Donald Trump was having dinner at Mar-a-Lago with Japanese Prime Minister Shinzo Abe on February 11 when a message arrived mid-meal, courtesy of Pyongyang: North Korea had just tested a new, solid-fuel, intermediate-range ballistic missile, fired from a mobile—and therefore hard-to-detect—launcher. The president pulled out his 1990s flip-phone and discussed this event in front of the various people sitting within earshot. One of these diners, Richard DeAgazio, was suitably agog at the import of this weighty scene, posting the following comment on his Facebook page: “HOLY MOLY!!! It was fascinating to watch the flurry of activity at dinner when the news came that North Korea had launched a missile in the direction of Japan.”

Actually, this missile was aimed directly at Mar-a-Lago, figuratively speaking. It was a pointed nod to history that no American media outlet grasped: “Prime Minister Shinzo,” as Trump called him, is the grandson of Nobusuke Kishi, a former Japanese prime minister whom Abe reveres. Nobusuke was deemed a “Class A” war criminal by the US occupation authorities after World War II, and he ran munitions manufacturing in Manchuria in the 1930s, when Gen. Hideki Tojo was provost marshal there. Kim Il-sung, whom grandson Kim Jong-un likewise reveres, was fighting the Japanese at the same time and in the same place.

As I wrote for this magazine in January 2016, the North Koreans must be astonished to discover that US leaders never seem to grasp the import of their history-related provocations. Even more infuriating is Washington’s implacable refusal ever to investigate our 72-year history of conflict with the North; all of our media appear to live in an eternal present, with each new crisis treated as sui generis. Visiting Seoul in March, Secretary of State Rex Tillerson asserted that North Korea has a history of violating one agreement after another; in fact, President Bill Clinton got it to freeze its plutonium production for eight years (1994–2002) and, in October 2000, had indirectly worked out a deal to buy all of its medium- and long-range missiles. Clinton also signed an agreement with Gen. Jo Myong-rok stating that henceforth, neither country would bear “hostile intent” toward the other.

The Bush administration promptly ignored both agreements and set out to destroy the 1994 freeze. Bush’s invasion of Iraq is rightly seen as a world-historical catastrophe, but next in line would be placing North Korea in his “axis of evil” and, in September 2002, announcing his “preemptive” doctrine directed at Iraq and North Korea, among others. The simple fact is that Pyongyang would have no nuclear weapons if Clinton’s agreements had been sustained.
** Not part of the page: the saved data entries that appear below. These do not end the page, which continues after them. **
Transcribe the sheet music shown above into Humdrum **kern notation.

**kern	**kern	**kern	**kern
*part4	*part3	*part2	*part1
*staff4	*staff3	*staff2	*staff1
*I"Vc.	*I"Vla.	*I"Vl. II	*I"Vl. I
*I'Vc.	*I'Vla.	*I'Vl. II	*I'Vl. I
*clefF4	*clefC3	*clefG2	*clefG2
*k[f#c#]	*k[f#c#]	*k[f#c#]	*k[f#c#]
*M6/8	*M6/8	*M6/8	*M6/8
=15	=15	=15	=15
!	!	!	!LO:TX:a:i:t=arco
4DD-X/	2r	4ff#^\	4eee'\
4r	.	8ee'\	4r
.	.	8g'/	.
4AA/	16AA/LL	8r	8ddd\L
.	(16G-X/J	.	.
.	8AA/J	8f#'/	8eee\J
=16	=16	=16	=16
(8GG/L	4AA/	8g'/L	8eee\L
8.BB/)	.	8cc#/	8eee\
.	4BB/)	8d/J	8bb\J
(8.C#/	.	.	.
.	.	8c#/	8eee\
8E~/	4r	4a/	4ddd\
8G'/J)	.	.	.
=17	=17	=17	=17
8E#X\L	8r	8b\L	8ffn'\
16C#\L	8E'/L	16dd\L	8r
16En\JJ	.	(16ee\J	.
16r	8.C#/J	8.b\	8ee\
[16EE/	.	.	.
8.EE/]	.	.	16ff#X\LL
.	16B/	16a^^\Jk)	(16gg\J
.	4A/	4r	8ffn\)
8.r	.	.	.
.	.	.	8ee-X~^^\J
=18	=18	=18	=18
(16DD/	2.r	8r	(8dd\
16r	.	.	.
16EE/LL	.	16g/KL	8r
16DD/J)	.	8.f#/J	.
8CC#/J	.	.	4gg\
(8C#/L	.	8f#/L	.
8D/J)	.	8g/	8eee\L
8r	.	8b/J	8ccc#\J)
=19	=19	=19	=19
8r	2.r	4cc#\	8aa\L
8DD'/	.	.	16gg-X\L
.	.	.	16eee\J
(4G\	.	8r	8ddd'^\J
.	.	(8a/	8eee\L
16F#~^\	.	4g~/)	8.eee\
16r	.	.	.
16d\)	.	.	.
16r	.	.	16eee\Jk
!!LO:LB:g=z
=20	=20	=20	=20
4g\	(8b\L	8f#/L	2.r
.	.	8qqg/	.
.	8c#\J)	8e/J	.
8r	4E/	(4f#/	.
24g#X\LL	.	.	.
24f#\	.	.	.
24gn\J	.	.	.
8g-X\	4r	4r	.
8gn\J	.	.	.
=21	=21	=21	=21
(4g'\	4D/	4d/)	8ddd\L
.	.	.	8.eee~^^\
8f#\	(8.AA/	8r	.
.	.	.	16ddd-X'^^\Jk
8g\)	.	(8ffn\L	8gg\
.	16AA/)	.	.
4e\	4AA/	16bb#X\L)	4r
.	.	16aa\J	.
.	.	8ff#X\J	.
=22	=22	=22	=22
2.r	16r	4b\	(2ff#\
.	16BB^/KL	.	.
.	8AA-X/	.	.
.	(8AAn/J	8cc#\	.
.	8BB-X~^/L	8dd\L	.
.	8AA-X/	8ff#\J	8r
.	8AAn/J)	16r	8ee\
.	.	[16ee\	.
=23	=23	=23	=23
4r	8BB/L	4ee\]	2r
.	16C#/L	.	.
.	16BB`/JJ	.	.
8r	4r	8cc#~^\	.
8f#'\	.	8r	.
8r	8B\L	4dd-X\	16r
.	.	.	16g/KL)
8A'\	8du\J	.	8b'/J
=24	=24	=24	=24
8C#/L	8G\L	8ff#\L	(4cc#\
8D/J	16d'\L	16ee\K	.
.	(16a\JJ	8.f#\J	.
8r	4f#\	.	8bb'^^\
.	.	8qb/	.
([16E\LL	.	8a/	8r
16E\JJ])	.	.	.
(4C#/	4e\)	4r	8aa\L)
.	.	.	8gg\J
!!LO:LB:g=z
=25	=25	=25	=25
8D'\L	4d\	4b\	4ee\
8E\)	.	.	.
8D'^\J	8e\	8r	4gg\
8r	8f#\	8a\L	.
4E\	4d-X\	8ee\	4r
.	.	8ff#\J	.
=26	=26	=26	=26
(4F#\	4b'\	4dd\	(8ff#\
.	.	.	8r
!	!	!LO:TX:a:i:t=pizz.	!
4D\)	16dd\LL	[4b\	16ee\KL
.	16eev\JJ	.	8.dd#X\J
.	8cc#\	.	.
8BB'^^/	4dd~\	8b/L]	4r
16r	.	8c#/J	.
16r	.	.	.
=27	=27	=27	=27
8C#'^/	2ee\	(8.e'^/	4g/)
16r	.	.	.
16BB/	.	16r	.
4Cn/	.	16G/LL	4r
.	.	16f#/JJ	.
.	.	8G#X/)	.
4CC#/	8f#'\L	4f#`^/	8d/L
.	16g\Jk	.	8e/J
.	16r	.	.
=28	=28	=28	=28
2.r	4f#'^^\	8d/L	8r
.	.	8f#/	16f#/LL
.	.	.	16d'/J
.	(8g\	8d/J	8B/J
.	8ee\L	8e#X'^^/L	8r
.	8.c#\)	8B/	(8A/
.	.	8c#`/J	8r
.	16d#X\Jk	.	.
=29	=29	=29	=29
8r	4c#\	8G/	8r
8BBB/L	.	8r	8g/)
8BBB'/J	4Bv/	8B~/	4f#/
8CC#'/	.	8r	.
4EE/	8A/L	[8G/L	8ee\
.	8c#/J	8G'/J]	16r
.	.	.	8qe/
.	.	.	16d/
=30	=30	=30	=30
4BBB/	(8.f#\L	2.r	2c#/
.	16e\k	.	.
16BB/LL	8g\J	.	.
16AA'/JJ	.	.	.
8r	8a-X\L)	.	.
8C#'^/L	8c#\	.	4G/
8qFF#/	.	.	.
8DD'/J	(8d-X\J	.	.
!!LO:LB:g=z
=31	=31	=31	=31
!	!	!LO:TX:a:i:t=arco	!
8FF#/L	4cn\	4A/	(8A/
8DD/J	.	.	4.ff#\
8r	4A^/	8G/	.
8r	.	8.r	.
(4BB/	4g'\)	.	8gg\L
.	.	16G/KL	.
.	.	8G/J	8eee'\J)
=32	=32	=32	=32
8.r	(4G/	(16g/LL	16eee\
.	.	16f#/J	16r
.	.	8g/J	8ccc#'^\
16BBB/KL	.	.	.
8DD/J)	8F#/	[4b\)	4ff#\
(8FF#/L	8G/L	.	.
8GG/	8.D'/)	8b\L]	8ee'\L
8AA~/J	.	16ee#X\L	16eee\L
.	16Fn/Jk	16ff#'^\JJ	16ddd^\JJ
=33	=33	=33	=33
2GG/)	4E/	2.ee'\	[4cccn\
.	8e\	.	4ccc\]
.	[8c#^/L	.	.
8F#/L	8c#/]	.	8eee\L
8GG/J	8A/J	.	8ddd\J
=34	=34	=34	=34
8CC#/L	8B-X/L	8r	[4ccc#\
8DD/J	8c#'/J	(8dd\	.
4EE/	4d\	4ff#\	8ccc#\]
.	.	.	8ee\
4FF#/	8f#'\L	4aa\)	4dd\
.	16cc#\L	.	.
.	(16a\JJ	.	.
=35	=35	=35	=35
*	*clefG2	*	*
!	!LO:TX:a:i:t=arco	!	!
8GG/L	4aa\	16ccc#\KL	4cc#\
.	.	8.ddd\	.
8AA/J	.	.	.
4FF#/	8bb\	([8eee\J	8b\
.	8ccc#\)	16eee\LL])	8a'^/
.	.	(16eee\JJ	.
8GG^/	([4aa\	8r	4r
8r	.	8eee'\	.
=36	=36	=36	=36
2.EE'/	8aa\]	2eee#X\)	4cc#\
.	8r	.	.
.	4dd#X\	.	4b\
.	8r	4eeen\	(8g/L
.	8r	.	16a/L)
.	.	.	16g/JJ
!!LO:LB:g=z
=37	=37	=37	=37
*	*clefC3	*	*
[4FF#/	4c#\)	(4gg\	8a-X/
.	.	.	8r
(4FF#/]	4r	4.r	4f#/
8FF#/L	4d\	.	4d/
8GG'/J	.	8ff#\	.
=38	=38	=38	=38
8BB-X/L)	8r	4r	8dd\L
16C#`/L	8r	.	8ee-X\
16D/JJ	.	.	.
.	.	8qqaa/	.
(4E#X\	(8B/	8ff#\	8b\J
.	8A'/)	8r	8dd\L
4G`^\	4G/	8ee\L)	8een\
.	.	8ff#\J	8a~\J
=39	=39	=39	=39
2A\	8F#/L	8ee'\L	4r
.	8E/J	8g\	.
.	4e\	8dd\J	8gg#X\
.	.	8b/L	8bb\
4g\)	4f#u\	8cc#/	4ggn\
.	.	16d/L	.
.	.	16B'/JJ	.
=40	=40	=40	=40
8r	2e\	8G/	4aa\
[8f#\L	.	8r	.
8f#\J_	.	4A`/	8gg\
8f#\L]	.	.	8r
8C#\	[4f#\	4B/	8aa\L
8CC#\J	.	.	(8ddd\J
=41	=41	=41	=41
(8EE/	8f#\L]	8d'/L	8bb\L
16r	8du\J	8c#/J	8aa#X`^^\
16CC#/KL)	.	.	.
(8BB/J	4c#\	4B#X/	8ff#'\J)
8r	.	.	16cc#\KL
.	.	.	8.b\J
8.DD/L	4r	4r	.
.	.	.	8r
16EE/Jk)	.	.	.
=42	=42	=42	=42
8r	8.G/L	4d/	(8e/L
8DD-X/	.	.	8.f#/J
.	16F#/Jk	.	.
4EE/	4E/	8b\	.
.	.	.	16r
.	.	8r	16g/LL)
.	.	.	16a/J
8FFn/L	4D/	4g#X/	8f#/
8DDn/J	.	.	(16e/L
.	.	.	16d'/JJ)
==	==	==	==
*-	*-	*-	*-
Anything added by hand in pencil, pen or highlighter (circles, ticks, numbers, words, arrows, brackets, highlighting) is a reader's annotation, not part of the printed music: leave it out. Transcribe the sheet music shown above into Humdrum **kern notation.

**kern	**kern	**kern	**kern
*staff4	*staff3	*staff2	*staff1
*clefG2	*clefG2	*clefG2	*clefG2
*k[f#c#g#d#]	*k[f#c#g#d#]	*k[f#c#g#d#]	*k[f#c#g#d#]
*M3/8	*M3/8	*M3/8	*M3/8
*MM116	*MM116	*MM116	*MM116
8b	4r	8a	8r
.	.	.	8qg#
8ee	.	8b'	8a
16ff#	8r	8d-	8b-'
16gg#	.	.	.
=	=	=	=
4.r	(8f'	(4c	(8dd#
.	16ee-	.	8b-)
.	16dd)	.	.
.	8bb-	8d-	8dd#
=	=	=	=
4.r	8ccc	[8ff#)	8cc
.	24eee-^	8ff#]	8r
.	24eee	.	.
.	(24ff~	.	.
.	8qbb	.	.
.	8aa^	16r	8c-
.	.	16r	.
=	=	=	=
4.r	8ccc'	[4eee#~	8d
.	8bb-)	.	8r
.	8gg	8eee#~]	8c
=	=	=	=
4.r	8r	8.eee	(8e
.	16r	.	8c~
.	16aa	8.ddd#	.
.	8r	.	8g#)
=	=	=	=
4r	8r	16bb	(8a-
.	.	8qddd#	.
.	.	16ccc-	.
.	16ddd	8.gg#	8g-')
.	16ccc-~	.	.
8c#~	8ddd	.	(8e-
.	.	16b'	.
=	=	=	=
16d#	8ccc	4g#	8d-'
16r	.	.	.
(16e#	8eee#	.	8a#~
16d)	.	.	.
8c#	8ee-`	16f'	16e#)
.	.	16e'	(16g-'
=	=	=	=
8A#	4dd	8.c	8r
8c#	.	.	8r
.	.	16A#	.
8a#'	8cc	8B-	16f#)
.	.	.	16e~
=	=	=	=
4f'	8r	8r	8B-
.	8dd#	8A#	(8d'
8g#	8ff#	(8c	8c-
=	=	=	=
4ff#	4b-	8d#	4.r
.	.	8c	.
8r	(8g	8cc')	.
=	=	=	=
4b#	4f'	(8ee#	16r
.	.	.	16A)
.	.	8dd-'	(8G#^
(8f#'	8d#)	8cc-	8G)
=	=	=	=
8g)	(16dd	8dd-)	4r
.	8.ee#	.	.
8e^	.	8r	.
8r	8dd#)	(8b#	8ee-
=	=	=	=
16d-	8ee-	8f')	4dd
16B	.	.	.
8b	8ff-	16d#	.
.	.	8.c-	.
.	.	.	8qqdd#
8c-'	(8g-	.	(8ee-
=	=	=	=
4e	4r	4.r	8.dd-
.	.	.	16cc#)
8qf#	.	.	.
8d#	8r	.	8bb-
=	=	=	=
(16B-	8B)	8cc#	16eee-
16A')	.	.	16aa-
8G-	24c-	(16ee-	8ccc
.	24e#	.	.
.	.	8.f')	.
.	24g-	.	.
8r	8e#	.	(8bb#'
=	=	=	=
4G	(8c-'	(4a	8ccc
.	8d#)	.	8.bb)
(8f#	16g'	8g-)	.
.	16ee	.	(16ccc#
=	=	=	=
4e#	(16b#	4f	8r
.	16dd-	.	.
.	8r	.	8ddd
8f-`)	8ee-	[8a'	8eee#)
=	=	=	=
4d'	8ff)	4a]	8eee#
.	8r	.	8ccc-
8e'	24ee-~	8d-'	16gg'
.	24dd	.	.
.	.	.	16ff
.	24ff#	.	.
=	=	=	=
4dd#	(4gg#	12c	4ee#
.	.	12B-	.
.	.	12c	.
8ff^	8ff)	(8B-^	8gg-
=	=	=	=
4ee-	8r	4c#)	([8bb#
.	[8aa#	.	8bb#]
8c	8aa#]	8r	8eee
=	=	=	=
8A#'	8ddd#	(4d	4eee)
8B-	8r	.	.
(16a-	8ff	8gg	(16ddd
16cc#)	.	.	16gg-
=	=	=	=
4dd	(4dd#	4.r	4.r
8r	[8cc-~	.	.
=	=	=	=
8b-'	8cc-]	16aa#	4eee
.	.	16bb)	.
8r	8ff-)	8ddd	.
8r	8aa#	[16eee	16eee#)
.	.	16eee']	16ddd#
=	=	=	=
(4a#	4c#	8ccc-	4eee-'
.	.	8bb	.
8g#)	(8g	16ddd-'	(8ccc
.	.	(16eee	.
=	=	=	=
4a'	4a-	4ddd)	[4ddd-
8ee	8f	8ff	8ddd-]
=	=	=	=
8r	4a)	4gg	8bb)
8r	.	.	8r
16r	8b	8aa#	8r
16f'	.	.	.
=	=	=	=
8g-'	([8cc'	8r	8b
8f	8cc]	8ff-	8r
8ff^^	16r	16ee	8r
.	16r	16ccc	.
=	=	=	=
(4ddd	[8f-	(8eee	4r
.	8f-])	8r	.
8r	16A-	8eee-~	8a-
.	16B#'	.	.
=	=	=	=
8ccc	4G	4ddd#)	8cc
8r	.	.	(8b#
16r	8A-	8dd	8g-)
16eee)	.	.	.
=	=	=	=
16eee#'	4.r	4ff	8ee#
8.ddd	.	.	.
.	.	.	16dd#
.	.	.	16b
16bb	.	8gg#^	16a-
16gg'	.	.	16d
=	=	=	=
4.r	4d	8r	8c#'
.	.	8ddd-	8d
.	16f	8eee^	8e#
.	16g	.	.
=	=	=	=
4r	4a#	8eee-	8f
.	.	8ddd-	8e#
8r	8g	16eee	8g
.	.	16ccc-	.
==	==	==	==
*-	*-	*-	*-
Now comes Donald Trump, blasting into a Beltway milieu where, in recent months, a bipartisan consensus has emerged based on the false assumption that all previous attempts to rein in the North’s nuclear program have failed, so it may be time to use force—to destroy its missiles or topple the regime. Last September, the centrist Council on Foreign Relations issued a report stating that “more assertive military and political actions” should be considered, “including those that directly threaten the existence of the [North Korean] regime.” Tillerson warned of preemptive action on his recent East Asia trip, and a former Obama-administration official, Antony Blinken, wrote in The New York Times that a “priority” for the Trump administration should be working with China and South Korea to “secure the North’s nuclear arsenal” in the event of “regime change.” But North Korea reportedly has some 15,000 underground facilities of a national-security nature. It is insane to imagine the Marines traipsing around the country in such a “search and secure” operation, and yet the Bush and Obama administrations had plans to do just that. Obama also ran a highly secret cyber-war against the North for years, seeking to infect and disrupt its missile program. If North Korea did that to us, it might well be considered an act of war.